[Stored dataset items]
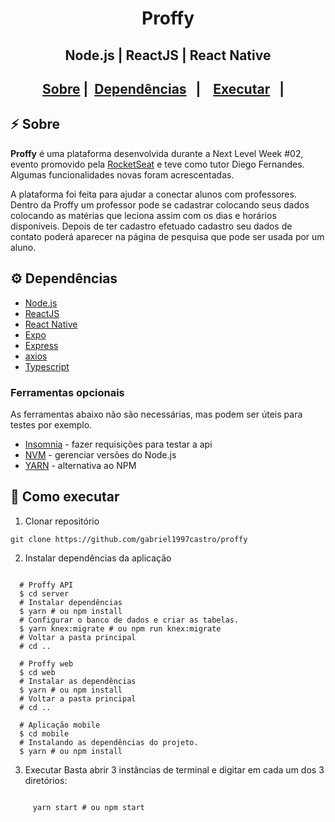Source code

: <h1 align="center">
     Proffy
</h1>
<h2 align="center"> Node.js | ReactJS | React Native <h2>
<p align="center">
  <a href="#zap-sobre">Sobre</a>&nbsp;|&nbsp;
  <a href="#gear-dependências">Dependências</a>&nbsp;&nbsp;&nbsp;|&nbsp;&nbsp;&nbsp;
  <a href="#rocket-como-executar">Executar</a>&nbsp;&nbsp;&nbsp;|&nbsp;&nbsp;&nbsp;
</p>

## :zap: Sobre

**Proffy** é uma plataforma desenvolvida durante a Next Level Week #02, evento promovido pela [RocketSeat](https://rocketseat.com.br/) e teve como tutor Diego Fernandes.
Algumas funcionalidades novas foram acrescentadas.

A plataforma foi feita para ajudar a conectar alunos com professores. 
Dentro da Proffy um professor pode se cadastrar colocando seus dados colocando as matérias que leciona assim com os dias e horários disponíveis.
Depois de ter cadastro efetuado cadastro seu dados de contato poderá aparecer na página de pesquisa que pode ser usada por um aluno.


## :gear: Dependências

-  [Node.js](https://nodejs.org/en/)
-  [ReactJS](https://reactjs.org/)
-  [React Native](http://facebook.github.io/react-native/)
-  [Expo](https://expo.io/)
-  [Express](https://expressjs.com/)
-  [axios](https://github.com/axios/axios)
-  [Typescript](https://www.typescriptlang.org/)

### Ferramentas opcionais
As ferramentas abaixo não são necessárias, mas podem ser úteis para testes por exemplo.
- [Insomnia](https://insomnia.rest/) - fazer requisições para testar a api
- [NVM](https://github.com/nvm-sh/nvm) - gerenciar versões do Node.js
- [YARN](https://yarnpkg.com/) - alternativa ao NPM

## :rocket: Como executar
1. Clonar repositório

<pre><code>git clone https://github.com/gabriel1997castro/proffy</code></pre>

2. Instalar dependências da aplicação

<pre><code>
  # Proffy API
  $ cd server
  # Instalar dependências
  $ yarn # ou npm install
  # Configurar o banco de dados e criar as tabelas.
  $ yarn knex:migrate # ou npm run knex:migrate
  # Voltar a pasta principal
  # cd ..
  
  # Proffy web
  $ cd web
  # Instalar as dependências
  $ yarn # ou npm install
  # Voltar a pasta principal
  # cd ..

  # Aplicação mobile
  $ cd mobile
  # Instalando as dependências do projeto.
  $ yarn # ou npm install
</code></pre>

3. Executar
     Basta abrir 3 instâncias de terminal e digitar em cada um dos 3 diretórios:
<pre><code>
     yarn start # ou npm start
</code></pre>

PROBLEM TO SOLVE: Reproduce the listing above word for word, leaving out the pictures.

COMPLETED EXERCISE:
Source code

: <h1 align="center">
     Proffy
</h1>
<h2 align="center"> Node.js | ReactJS | React Native <h2>
<p align="center">
  <a href="#zap-sobre">Sobre</a>&nbsp;|&nbsp;
  <a href="#gear-dependências">Dependências</a>&nbsp;&nbsp;&nbsp;|&nbsp;&nbsp;&nbsp;
  <a href="#rocket-como-executar">Executar</a>&nbsp;&nbsp;&nbsp;|&nbsp;&nbsp;&nbsp;
</p>

## :zap: Sobre

**Proffy** é uma plataforma desenvolvida durante a Next Level Week #02, evento promovido pela [RocketSeat](https://rocketseat.com.br/) e teve como tutor Diego Fernandes.
Algumas funcionalidades novas foram acrescentadas.

A plataforma foi feita para ajudar a conectar alunos com professores. 
Dentro da Proffy um professor pode se cadastrar colocando seus dados colocando as matérias que leciona assim com os dias e horários disponíveis.
Depois de ter cadastro efetuado cadastro seu dados de contato poderá aparecer na página de pesquisa que pode ser usada por um aluno.


## :gear: Dependências

-  [Node.js](https://nodejs.org/en/)
-  [ReactJS](https://reactjs.org/)
-  [React Native](http://facebook.github.io/react-native/)
-  [Expo](https://expo.io/)
-  [Express](https://expressjs.com/)
-  [axios](https://github.com/axios/axios)
-  [Typescript](https://www.typescriptlang.org/)

### Ferramentas opcionais
As ferramentas abaixo não são necessárias, mas podem ser úteis para testes por exemplo.
- [Insomnia](https://insomnia.rest/) - fazer requisições para testar a api
- [NVM](https://github.com/nvm-sh/nvm) - gerenciar versões do Node.js
- [YARN](https://yarnpkg.com/) - alternativa ao NPM

## :rocket: Como executar
1. Clonar repositório

<pre><code>git clone https://github.com/gabriel1997castro/proffy</code></pre>

2. Instalar dependências da aplicação

<pre><code>
  # Proffy API
  $ cd server
  # Instalar dependências
  $ yarn # ou npm install
  # Configurar o banco de dados e criar as tabelas.
  $ yarn knex:migrate # ou npm run knex:migrate
  # Voltar a pasta principal
  # cd ..
  
  # Proffy web
  $ cd web
  # Instalar as dependências
  $ yarn # ou npm install
  # Voltar a pasta principal
  # cd ..

  # Aplicação mobile
  $ cd mobile
  # Instalando as dependências do projeto.
  $ yarn # ou npm install
</code></pre>

3. Executar
     Basta abrir 3 instâncias de terminal e digitar em cada um dos 3 diretórios:
<pre><code>
     yarn start # ou npm start
</code></pre>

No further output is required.